Richard Fénigan, grand chasseur et pêcheur en Seine-et-Oise, vivant toute l'année à la campagne avec sa mère et sa jeune femme, venait de relever ses verveux sur ce morceau de Seine espacé d'îles vertes dont il avait affermé la pêche, entre l'écluse d'Evry et celle d'Athis. Par ce matin de juillet embrasé et lourd, sous un soleil de métal en fusion qui argentait tout le ciel, la rivière fumait immobile et silencieuse, sans même l'habituel ramage de volière que font dans les buissons de la berge les traquets, les fauvettes, les hirondelles de rivage, tandis que cette buée chaude aiguisait au contraire l'âpre senteur des plantes d'eau, la saveur fade des cantharides en taches d'émeraude sur les frênes.
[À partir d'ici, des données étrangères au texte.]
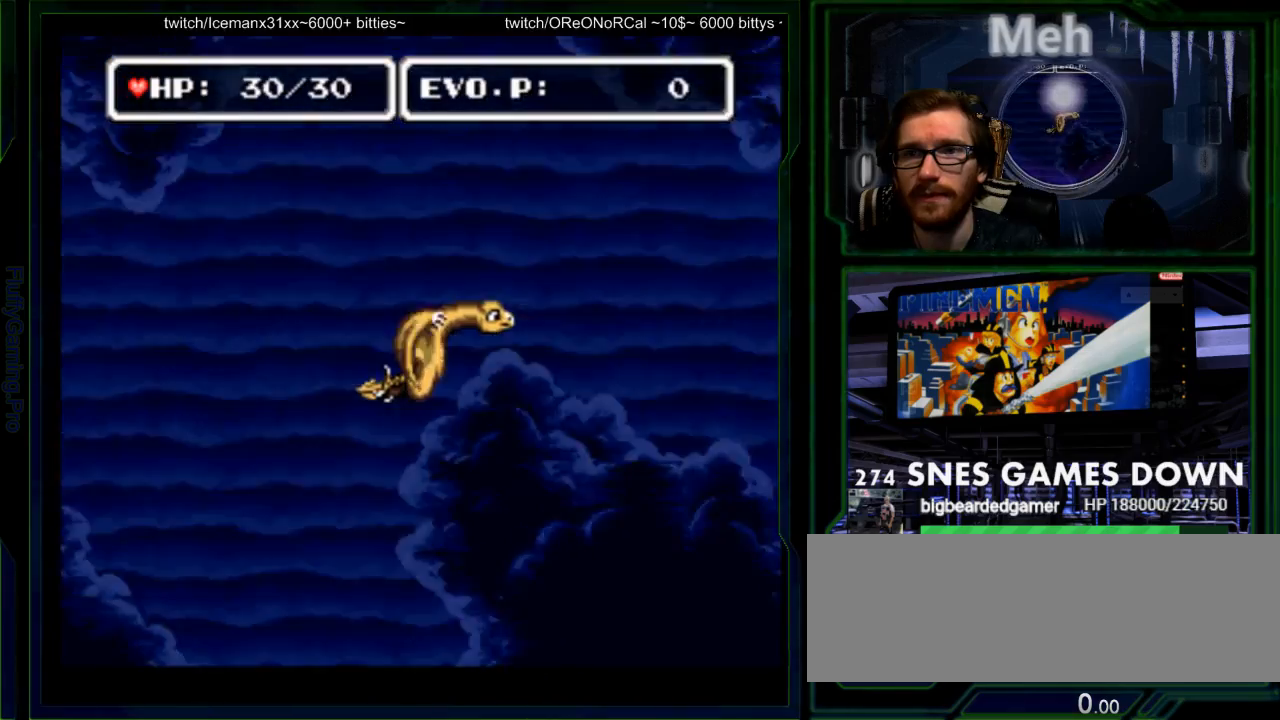
{"buttons": ["DPAD_RIGHT"], "events": [[117, "DPAD_RIGHT", "down"], [317, "DPAD_UP", "up"], [417, "DPAD_RIGHT", "up"], [500, "DPAD_RIGHT", "down"]]}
Fénigan robuste garçon de trente-cinq ans, au feint vif, à l'épaisse barbe brune, subissait l'écrasement de l'atmosphère; et lorsqu'il aborda le petit port où, devant les barques amarrées, ses filets de pêche s'étalaient en fumée blonde sur le vert pâle de la rive, il resta quelques minutes tout étourdi au fond du bateau, somnolant dans ses vêtements de toile verte, plaqués et noirs de mouillure. Une cloche sonna de ce côté de la Seine, sur la hauteur. Richard tressaillit :
— Tu as entendu, Chuchin?
Chuchin, le garde-pêche, enfoui dans la boutique, à compter la provision de brochets, de tanches et d'anguilles, releva sa figure boucanée, plus ridée que la rivière par un vent d'est :
— Ça vient du château, pour sûr.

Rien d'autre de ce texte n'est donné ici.